Renal medullary carcinoma (RMC) is rare and highly malignant neoplasm that most often occurs in teenagers or young adults with sickle cell trait or other associated hemoglobinopathy.  The existence of RMC without a concomitant hemoglobinopathy is a controversial subject, and most consider the latter an Unclassified RCC with Medullary Features and SMARCB1/INI1 loss.

African descent increases risk ^1,2. It occurs in approximately 1 in 20,000 individuals with sickle cell trait or other associated hemoglobinopathy RMC is the third most common kidney malignancy among male adolescents and young adults ³.

Young male patient of African or Mediterranean descent, with hematuria and/or flank pain and/or a palpable mass, and weight loss ⁴.

Poorly circumscribed mass arises predominantly from the right kidney occupying most of the renal medulla with extension into the renal cortex ⁵.

A characteristic reticular or cribriform pattern with a striking desmoplastic stromal response and a robust mixed inflammatory infiltrate.

Tumors with SMARCB1-translocation were more likely to show reticular and cribriform pattern versus those with other growth patterns (64% vs 17%, respectively), whereas tumors with SMARCB1 homozygous loss were significantly enriched for a solid growth pattern.

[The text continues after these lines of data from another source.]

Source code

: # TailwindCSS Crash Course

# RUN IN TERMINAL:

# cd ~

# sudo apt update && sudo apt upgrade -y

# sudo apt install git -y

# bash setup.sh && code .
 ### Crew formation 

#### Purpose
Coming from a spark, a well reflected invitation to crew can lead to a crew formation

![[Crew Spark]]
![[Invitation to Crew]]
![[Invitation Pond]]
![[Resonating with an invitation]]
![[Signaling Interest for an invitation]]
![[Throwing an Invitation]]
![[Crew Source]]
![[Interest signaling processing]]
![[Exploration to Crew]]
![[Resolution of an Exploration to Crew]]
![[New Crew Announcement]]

Loss of SMARCB1 protein expression (Fig. 1) is a key diagnostic feature of these tumors, Aberrant expression of OCT3/4 may also be present.  Secondary loss of SMARCB1 expression has been found in other RCC types ⁶.

Fig. 1 Renal medullary carcinoma: the absence (loss) of SMARCB1 protein expression is clear in on the tumor cells, in contrast inflammatory, endothelial and stroma cells are positive.

The most common molecular alteration was inactivating translocation of one SMARCB1 allele and deletion (-22,/del22q) of the second allele.  Less frequent is  deletion of both SMARCB1 alleles, representing an important molecular mechanism in patients with sickle cell trait ^8,9,10,11; this is a relatively unique mechanism that has not been well described in other [[SMARCB1-deficient neoplasms]] ¹².
RMC also has recurrent focal copy number alterations in chromosomal fragile sites, such as amplifications (11q14.3, NOTCH2, chr.2) and deletions (chr.4 and 22), in addition to 22q11.23 loss.  Chromosome 8q gain was noted with significantly upregulated genes in that chromosome arm ¹¹.

SMARCB1 somatic mutations are detected uncommonly, as well as recurrent mutations.

By gene expression profiling, RMC may be closely related to collecting duct carcinoma, but is clearly distinct from malignant rhabdoid tumor of the kidney; the latter shares etiology of SMARCB1 inactivation ¹¹

SMARCB1 loss has also been identified in a variety of other malignant neoplasms ^13,14,15

Very poor prognosis; metastatic disease (liver, lungs, bone and adrenal glands) frequent at the time of presentation. Resistant to conventional chemotherapy, and a fatal outcome often occurs within a few months ^4,5.

Given the presence of SMARCB1 alterations, targeted therapies utilized for the management of other SMARCB1-deficient neoplasms may prove to be helpful/increase survival ⁷.